• Excerpt

· · · · ·

A comparison of species richness via rarefaction curves demonstrated a dependence of species estimates on trimming and quality checking (Fig. 1). In all cases, species richness was significantly higher for non-trimmed sequences and trimmed sequences without Q analysis. The corresponding clone library was used as a guide to determine the best Q cutoff for each SSU rRNA gene region. The data suggested that a Q cutoff is not universal across different regions of SSU rRNA gene sequences. Q2715% yielded a similar species richness projection to the clone library for the V1V2 region, corresponding to the single-species findings of Kunin et al. [3]. For the V3 region, the most stringent Q cutoff of 3210% was not sufficient to reduce the species richness estimates to the point predicted by the clone library. Q3010% and Q3210% resulted in similar estimates as the trimmed clone library for the V4 region; however, Q3210% is on the same trajectory as Q3010%, but with less sequences due to the increased quality stringency. For the V6 region, Q3215% resulted in similar species richness estimates as the clone library. It is important to note for the V1V2 and V6 regions, the Qs tested could be too stringent and resulted in underestimated species richness compared to the clone library. Thus, attempting to use a universal Q cutoff for all regions of the SSU rRNA gene sequence is not feasible and could lead to over- or underestimation of the species richness depending on the SSU rRNA gene region.
Species richness estimates for the V1V2 (a), V3 (b), V4 (c), and V6 (d) SSU rRNA gene regions. Full and enlarged rarefaction curves are displayed for each region of the SSU rRNA gene. Operational taxonomic units (OTUs) are clustered at 97 % similarity. The wide gray line in the enlarged rarefaction curves represents 95 % confidence intervals for the clone library species richness predictions
Chao1 diversity estimates further stressed the importance of quality-filtering pyrosequencing data after “traditional” refinement (Fig. 2). Full-length sequences without quality check resulted in a Chao1 diversity estimates up to 12-fold higher than that of the corresponding clone library while traditional refinement with the addition of trimming to the minimum length still resulted in almost sevenfold overestimations of diversity (Fig. 2). As expected, the Chao1 decreased gradually as the stringency of the Q cutoff increased. The Chao1 predictions support the Q cutoffs suggested by the rarefaction curves and further stress the need for Q analysis.
Chao1 diversity estimates for the same samples at different Q filtering compared to the respective clonal library. Error bars denote 95 % confidence intervals
Because Chao1 can be influenced by sample size [10–12], a Q cutoff for each SSU rRNA gene region cannot be recommended solely on Chao1, and random subset generation can help alleviate the influence of sample size on Chao1. However, when comparing pyrosequencing to clone libraries, random subsets are not feasible due to the size limitations of clone libraries, and this would greatly diminish the added resolution of species diversity provided by the large sample sizes of pyrosequencing. Nevertheless, when Chao1 diversity estimates across samples were compared with and without Q refinement, the results demonstrated the necessity of further sequence refinement and provided a validated, threshold Q stringency.

· · · · ·

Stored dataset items
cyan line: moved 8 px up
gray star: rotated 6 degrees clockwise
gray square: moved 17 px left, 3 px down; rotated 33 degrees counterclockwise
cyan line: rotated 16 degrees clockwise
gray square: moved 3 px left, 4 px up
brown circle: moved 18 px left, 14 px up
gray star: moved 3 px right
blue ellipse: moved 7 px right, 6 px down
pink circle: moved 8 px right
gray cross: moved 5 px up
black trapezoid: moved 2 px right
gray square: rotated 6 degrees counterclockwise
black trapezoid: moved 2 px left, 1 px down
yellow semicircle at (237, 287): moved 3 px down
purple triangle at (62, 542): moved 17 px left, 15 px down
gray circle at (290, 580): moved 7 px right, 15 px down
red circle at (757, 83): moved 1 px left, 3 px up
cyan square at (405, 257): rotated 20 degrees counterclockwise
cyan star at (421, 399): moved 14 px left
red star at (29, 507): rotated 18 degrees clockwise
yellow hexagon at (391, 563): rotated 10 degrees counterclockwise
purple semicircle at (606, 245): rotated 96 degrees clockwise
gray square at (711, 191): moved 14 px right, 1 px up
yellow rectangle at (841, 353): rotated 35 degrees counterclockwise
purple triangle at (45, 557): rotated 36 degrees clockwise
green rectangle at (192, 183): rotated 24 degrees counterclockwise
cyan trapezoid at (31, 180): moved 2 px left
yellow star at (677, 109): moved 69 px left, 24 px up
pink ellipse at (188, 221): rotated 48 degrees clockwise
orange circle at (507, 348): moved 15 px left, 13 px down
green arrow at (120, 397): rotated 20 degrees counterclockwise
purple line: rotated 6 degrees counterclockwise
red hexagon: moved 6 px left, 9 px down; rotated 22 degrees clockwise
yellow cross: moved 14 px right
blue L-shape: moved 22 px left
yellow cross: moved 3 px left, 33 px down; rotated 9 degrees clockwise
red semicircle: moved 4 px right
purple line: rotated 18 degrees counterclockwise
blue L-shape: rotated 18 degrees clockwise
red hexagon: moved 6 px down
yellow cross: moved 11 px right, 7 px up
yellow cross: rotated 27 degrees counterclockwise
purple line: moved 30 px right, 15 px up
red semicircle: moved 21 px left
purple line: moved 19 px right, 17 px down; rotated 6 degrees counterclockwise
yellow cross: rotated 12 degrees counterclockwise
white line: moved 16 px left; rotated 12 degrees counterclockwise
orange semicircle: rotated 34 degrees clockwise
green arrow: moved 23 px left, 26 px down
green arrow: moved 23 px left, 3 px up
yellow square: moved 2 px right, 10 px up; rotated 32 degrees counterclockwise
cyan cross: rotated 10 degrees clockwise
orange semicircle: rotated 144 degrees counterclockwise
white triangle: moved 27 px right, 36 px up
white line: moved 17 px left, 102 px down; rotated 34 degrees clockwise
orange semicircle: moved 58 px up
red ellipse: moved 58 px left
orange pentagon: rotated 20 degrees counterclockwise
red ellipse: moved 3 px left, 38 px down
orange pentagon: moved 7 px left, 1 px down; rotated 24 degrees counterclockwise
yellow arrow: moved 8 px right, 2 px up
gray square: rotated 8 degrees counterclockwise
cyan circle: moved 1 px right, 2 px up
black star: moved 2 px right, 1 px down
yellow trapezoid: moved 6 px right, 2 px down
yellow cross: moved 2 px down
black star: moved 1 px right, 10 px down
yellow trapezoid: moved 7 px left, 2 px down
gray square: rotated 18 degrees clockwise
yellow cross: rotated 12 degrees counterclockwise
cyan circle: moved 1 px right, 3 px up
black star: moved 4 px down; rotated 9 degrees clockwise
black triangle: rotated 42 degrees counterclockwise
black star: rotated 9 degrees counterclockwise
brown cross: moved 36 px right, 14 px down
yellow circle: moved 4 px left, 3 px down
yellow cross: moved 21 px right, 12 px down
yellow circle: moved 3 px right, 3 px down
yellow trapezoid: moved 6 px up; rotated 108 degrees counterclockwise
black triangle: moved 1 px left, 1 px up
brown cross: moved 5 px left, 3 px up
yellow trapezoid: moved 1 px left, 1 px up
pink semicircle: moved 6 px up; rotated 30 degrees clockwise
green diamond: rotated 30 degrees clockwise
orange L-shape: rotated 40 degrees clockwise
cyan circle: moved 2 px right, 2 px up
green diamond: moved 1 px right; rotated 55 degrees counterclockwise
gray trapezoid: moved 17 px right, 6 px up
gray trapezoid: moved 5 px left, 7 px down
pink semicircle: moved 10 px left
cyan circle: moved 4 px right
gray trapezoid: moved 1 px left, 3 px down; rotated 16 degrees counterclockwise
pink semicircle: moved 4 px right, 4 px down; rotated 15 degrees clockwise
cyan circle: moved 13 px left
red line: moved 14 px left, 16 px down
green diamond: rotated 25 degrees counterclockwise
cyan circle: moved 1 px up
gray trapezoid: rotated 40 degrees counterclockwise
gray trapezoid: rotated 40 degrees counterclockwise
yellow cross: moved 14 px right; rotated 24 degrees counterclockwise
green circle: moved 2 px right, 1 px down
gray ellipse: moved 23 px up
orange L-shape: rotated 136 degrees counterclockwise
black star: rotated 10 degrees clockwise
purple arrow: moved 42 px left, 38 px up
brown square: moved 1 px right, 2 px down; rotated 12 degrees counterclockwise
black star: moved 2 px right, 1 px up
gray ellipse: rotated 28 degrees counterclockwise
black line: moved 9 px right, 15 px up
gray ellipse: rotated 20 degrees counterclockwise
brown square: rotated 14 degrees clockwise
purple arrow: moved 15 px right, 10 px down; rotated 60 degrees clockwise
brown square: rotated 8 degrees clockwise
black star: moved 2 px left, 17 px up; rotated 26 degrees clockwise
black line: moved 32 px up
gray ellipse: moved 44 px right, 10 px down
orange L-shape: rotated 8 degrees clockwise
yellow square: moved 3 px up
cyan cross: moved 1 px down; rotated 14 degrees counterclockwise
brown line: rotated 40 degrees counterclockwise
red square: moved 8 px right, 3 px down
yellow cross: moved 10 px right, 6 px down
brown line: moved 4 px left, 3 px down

· · · · ·

• Aim of the exercise
Write the next part of the excerpt on quality filtering of SSU rRNA pyrosequencing data, starting right after its last sentence.

• Answer
One concern of using Q to refine pyrosequencing samples is that the sequences removed from the dataset are biased towards a certain phylogenetic group, thus artificially skewing the distribution towards or away from certain organisms (e.g., sequences with conserved homopolymers). We compared the phylum distribution (class for Proteobacteria) for each SSU rRNA gene region at the Q cutoffs suggested above (V1V2: Q2715%, V3: Q3210%, V4: Q3010%, V6: Q3215%) both before and after Q filtering (Fig. 3). Regression analysis with the predicted values of y = x (no difference in phylogenetic distribution pre- and post-quality filtering) was used to compare how well the data fit the assumption of no bias in sequence removal. The V1V2 region data fit the predicted values quite well (R 2 = 0.98) and thus was not biased in sequence removal for the phyla present in the sampled diversity. As expected, distributions could change at the resolution of genus (Online resource 2). For example, genera within Bacteriodetes remained at similar distributions (R 2 = 0.91), but some genera distributions within the β-Proteobacteria were altered (R 2 = 0.75). The results highlighted the importance of filtering pyrosequence data, particularly for α-diversity.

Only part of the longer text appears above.